Supplied material |
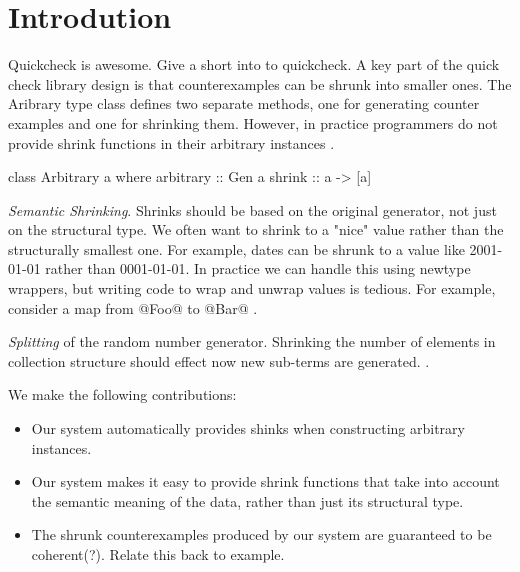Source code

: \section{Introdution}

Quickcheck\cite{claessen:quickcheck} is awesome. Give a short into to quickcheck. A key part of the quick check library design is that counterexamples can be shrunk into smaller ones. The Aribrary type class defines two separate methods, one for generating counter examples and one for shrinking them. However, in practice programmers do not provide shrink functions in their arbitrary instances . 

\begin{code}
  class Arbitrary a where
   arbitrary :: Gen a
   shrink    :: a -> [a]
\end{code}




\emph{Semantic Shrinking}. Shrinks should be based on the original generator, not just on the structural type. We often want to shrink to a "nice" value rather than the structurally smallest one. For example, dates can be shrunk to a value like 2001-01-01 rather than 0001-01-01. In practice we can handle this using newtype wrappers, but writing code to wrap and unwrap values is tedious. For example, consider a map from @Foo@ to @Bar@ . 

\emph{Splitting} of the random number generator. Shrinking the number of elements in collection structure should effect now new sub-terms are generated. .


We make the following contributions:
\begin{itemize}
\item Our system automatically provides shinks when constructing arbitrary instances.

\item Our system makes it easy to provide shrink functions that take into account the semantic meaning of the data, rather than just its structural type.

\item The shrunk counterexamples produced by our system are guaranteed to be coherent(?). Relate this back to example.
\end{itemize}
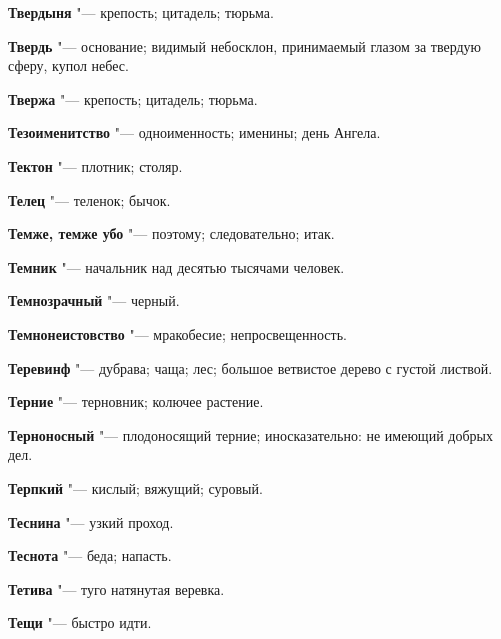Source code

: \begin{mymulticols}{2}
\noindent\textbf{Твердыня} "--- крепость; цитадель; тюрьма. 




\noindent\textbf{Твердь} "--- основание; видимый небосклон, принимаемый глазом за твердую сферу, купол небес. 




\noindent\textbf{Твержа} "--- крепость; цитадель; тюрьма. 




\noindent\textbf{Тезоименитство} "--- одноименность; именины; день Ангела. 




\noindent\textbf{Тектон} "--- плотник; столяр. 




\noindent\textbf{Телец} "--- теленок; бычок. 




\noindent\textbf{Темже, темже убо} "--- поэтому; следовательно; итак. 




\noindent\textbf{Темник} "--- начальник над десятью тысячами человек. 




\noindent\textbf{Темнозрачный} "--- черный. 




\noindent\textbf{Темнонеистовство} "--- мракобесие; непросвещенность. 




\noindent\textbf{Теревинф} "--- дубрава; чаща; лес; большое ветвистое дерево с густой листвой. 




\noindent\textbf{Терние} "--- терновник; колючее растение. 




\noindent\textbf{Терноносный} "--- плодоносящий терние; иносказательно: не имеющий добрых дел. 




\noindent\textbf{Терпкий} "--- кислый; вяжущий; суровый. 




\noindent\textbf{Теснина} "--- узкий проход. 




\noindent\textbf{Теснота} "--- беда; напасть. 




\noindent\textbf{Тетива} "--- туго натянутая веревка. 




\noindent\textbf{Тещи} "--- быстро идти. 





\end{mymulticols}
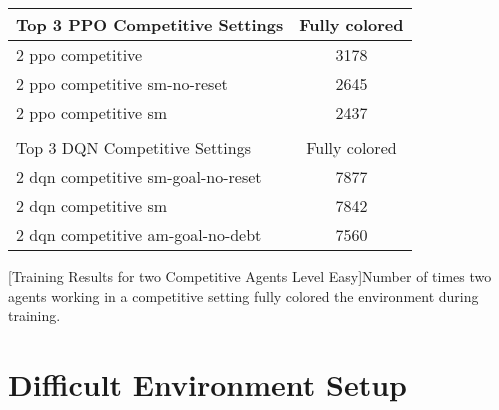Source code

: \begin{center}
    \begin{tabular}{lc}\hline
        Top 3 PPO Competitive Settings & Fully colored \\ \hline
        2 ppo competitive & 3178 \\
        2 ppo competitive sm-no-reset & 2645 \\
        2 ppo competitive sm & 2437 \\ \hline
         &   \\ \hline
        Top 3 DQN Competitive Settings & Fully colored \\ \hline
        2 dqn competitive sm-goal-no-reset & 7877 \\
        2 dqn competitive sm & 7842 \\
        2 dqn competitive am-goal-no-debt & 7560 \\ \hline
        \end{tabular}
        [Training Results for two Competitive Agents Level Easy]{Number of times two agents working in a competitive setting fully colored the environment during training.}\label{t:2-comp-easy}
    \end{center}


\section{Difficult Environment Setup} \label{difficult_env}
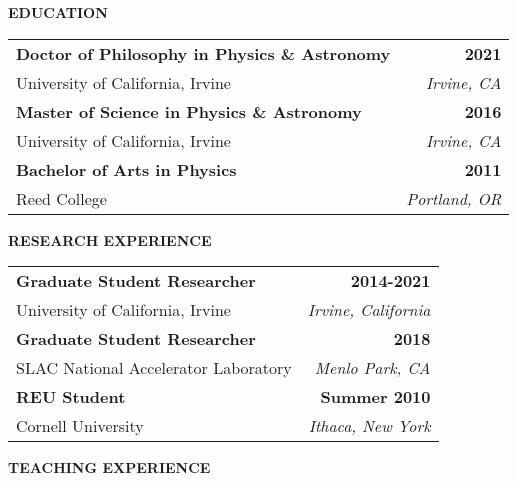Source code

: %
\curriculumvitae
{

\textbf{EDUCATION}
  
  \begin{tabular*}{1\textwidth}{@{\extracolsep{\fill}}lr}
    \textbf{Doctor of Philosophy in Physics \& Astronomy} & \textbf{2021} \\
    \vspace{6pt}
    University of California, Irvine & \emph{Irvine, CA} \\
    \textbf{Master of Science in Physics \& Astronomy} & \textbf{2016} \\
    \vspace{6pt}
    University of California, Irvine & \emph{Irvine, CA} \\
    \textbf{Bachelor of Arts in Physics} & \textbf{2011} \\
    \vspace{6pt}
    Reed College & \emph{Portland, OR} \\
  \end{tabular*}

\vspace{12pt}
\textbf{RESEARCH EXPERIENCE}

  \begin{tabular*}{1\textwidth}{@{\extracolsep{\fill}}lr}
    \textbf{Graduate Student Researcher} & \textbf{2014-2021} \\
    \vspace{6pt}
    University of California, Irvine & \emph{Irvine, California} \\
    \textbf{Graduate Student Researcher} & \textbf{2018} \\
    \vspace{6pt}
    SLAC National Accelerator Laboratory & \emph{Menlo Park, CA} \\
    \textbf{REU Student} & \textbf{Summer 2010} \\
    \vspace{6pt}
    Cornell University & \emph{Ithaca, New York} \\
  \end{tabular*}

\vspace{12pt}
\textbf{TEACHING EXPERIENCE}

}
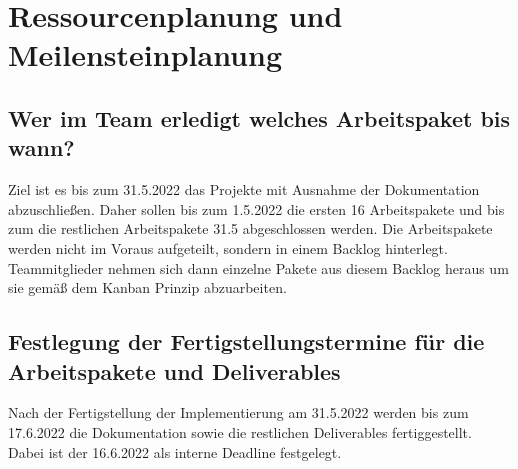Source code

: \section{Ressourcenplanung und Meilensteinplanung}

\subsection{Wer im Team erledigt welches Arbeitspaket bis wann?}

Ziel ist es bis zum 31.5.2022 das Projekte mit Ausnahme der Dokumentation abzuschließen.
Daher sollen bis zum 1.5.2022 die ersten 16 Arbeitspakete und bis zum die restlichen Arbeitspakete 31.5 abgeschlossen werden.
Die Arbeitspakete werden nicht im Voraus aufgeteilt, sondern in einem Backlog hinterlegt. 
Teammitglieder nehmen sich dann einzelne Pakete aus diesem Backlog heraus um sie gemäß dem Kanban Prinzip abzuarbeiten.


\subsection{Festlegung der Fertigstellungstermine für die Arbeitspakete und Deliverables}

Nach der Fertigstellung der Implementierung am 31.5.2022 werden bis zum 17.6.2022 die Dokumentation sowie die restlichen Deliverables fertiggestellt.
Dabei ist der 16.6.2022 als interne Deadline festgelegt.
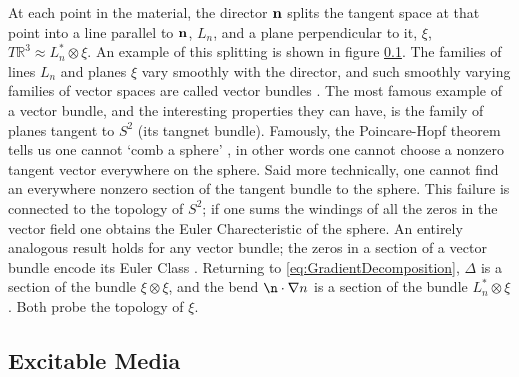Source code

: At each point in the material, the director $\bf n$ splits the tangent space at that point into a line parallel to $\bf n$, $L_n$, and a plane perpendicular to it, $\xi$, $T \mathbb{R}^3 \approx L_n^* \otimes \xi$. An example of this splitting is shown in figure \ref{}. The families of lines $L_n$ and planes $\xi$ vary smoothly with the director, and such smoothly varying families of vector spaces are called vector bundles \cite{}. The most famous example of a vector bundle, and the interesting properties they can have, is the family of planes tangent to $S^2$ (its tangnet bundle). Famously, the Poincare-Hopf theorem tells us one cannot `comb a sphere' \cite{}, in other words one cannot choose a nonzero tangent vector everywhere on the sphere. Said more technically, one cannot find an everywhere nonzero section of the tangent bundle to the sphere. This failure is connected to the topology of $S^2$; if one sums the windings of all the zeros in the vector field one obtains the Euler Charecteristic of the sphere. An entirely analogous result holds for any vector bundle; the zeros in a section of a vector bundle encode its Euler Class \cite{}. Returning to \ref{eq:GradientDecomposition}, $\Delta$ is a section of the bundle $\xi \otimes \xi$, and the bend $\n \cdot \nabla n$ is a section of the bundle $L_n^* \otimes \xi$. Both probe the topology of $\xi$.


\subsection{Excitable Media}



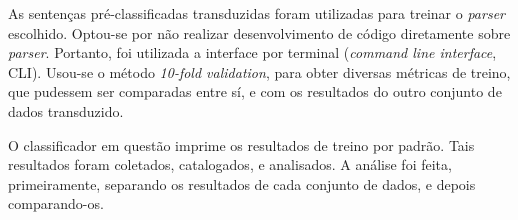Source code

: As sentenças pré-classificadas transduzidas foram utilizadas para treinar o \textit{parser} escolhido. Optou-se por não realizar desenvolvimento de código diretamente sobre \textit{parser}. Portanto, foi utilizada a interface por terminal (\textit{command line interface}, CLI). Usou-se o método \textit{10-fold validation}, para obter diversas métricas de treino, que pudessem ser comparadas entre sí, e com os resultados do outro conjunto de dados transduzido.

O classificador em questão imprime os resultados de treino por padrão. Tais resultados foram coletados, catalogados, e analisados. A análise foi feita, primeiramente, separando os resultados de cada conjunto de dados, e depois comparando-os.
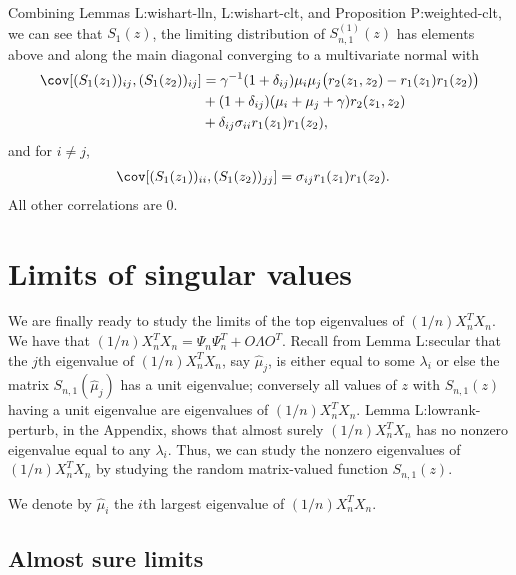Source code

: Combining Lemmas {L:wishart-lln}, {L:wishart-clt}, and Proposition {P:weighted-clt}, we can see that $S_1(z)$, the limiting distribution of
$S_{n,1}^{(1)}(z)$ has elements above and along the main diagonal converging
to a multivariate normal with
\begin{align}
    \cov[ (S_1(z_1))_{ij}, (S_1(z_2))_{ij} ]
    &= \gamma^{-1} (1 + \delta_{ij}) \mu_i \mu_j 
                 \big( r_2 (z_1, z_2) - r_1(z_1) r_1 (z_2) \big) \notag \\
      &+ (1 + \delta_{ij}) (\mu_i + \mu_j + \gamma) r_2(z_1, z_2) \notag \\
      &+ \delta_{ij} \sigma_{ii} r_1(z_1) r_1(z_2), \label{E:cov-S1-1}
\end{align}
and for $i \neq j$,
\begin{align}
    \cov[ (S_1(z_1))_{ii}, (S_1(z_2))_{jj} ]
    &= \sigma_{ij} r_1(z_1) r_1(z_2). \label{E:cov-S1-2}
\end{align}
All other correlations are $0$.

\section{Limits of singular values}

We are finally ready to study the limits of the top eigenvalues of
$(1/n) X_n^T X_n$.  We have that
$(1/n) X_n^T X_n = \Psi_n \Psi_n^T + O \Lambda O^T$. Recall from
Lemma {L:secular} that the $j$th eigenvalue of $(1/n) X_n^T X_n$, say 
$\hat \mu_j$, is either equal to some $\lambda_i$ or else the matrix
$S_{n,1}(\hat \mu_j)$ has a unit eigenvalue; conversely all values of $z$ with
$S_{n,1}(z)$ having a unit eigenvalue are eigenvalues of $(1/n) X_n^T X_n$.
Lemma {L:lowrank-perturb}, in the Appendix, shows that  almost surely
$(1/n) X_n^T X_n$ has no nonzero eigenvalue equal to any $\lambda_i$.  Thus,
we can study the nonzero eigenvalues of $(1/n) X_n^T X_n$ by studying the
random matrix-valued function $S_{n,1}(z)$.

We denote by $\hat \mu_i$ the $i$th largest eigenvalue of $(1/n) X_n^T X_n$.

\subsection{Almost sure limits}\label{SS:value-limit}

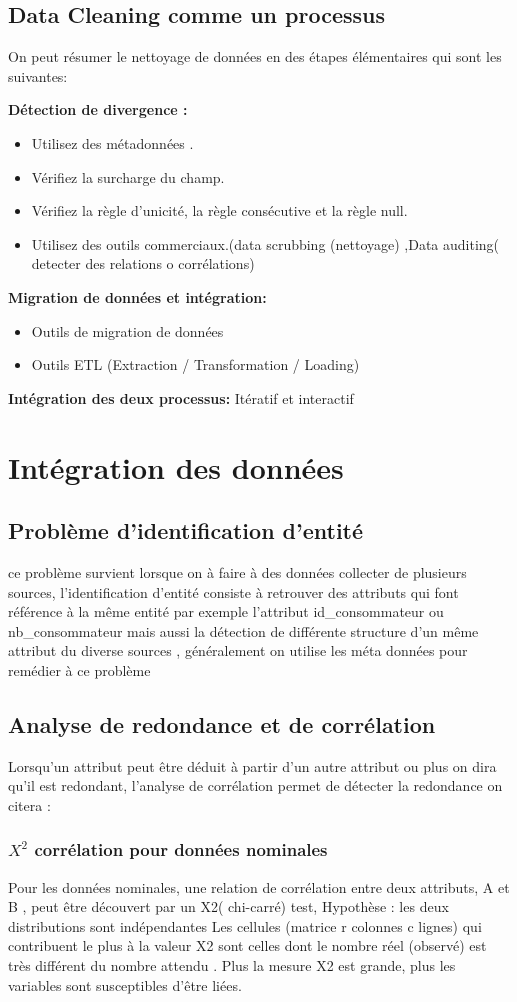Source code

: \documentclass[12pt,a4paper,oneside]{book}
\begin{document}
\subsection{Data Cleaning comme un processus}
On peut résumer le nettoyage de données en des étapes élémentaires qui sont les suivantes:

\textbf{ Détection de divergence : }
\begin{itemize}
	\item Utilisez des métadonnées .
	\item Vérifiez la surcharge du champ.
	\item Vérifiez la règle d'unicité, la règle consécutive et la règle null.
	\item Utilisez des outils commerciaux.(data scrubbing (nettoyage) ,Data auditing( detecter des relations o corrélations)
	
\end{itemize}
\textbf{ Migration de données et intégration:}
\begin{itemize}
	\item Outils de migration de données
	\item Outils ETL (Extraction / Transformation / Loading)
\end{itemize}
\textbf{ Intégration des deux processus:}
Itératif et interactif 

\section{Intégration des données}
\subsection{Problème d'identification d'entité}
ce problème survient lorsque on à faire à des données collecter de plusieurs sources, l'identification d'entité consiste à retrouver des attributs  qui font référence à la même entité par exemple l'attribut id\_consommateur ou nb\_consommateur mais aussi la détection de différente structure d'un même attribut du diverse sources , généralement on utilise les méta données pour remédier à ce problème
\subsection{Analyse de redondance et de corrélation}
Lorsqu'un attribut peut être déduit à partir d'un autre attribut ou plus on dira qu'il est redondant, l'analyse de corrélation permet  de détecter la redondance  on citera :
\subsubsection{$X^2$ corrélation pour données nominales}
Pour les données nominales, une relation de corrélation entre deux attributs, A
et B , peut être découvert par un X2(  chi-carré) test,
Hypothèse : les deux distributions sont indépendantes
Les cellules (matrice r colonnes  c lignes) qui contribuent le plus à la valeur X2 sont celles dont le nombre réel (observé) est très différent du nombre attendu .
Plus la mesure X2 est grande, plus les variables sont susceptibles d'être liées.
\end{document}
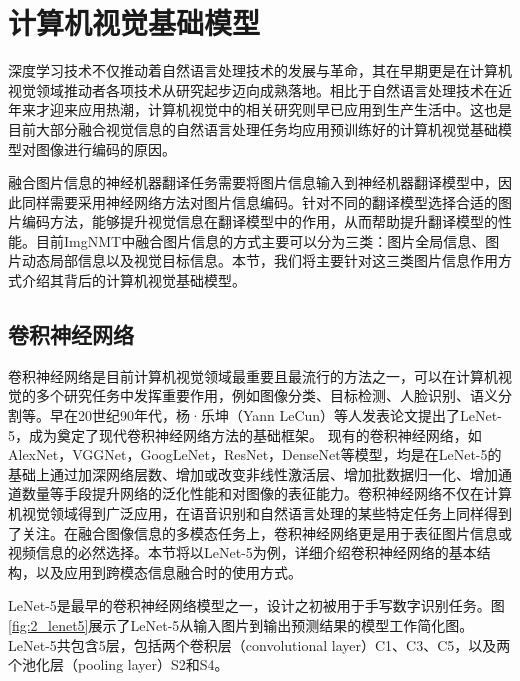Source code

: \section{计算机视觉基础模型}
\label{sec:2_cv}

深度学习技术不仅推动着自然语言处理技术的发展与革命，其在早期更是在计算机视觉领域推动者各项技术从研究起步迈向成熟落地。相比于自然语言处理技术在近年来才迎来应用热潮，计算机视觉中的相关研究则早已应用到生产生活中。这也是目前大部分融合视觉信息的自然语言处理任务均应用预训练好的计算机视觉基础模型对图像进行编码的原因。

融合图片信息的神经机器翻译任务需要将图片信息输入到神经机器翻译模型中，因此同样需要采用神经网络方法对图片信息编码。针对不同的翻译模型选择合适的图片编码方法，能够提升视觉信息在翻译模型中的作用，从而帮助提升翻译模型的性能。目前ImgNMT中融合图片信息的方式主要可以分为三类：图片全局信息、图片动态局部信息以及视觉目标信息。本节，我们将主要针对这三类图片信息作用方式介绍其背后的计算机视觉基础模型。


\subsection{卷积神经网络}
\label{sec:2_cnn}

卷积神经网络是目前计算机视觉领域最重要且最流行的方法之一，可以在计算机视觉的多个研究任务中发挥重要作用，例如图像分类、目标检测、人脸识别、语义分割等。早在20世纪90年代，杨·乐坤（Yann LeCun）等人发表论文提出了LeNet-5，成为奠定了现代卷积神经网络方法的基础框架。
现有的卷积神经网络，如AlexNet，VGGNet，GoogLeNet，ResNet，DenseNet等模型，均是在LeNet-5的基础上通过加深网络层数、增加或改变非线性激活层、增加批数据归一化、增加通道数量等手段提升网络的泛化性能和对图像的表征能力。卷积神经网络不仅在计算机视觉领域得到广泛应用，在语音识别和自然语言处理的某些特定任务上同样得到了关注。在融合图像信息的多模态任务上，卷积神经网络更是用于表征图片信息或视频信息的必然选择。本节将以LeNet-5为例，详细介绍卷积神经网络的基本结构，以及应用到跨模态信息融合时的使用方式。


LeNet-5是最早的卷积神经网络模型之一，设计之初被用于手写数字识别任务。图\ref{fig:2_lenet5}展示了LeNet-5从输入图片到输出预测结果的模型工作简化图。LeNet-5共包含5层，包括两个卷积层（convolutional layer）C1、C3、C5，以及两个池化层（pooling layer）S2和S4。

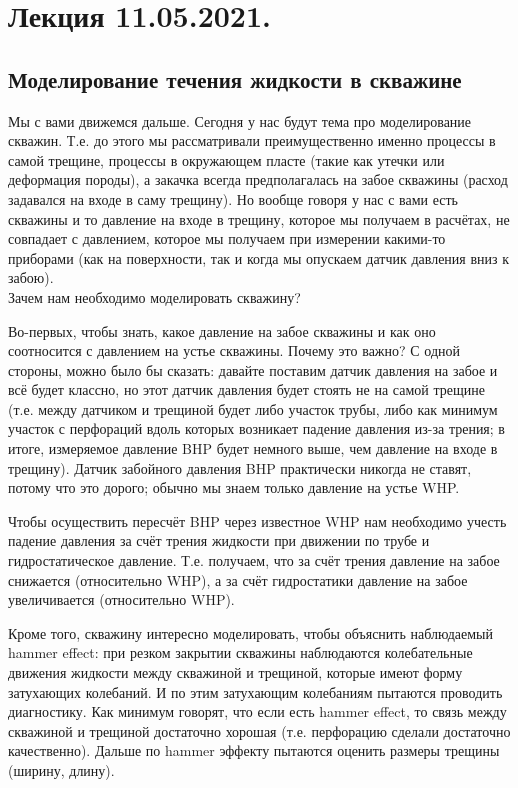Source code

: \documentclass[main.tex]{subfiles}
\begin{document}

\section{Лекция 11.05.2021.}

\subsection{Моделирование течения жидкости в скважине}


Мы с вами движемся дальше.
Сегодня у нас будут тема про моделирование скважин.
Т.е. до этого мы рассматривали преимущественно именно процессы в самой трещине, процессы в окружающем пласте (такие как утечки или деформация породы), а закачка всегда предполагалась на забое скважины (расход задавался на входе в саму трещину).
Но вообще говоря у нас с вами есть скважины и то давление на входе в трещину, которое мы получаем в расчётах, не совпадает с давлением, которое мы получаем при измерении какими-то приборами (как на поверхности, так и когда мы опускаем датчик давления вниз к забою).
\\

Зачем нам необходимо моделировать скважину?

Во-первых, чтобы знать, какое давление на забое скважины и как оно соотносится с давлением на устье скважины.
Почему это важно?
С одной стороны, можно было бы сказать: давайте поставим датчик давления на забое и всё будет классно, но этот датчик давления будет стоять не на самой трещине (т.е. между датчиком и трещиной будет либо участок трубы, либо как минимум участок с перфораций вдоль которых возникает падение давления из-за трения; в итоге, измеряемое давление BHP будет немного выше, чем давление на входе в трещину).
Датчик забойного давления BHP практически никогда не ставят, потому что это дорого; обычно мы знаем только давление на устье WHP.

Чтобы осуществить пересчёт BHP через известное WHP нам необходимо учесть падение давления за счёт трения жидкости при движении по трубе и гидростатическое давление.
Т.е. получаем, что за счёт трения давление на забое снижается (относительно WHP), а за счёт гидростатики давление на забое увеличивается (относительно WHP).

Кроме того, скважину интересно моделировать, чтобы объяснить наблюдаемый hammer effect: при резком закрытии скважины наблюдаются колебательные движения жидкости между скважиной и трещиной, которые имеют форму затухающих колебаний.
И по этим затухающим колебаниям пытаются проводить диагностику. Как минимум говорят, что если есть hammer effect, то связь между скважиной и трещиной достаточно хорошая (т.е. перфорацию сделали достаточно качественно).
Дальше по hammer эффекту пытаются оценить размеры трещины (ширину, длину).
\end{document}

Your goal | When the word "давления" occurs in a line above, list that line.

Response |
Но вообще говоря у нас с вами есть скважины и то давление на входе в трещину, которое мы получаем в расчётах, не совпадает с давлением, которое мы получаем при измерении какими-то приборами (как на поверхности, так и когда мы опускаем датчик давления вниз к забою).
С одной стороны, можно было бы сказать: давайте поставим датчик давления на забое и всё будет классно, но этот датчик давления будет стоять не на самой трещине (т.е. между датчиком и трещиной будет либо участок трубы, либо как минимум участок с перфораций вдоль которых возникает падение давления из-за трения; в итоге, измеряемое давление BHP будет немного выше, чем давление на входе в трещину).
Датчик забойного давления BHP практически никогда не ставят, потому что это дорого; обычно мы знаем только давление на устье WHP.
Чтобы осуществить пересчёт BHP через известное WHP нам необходимо учесть падение давления за счёт трения жидкости при движении по трубе и гидростатическое давление.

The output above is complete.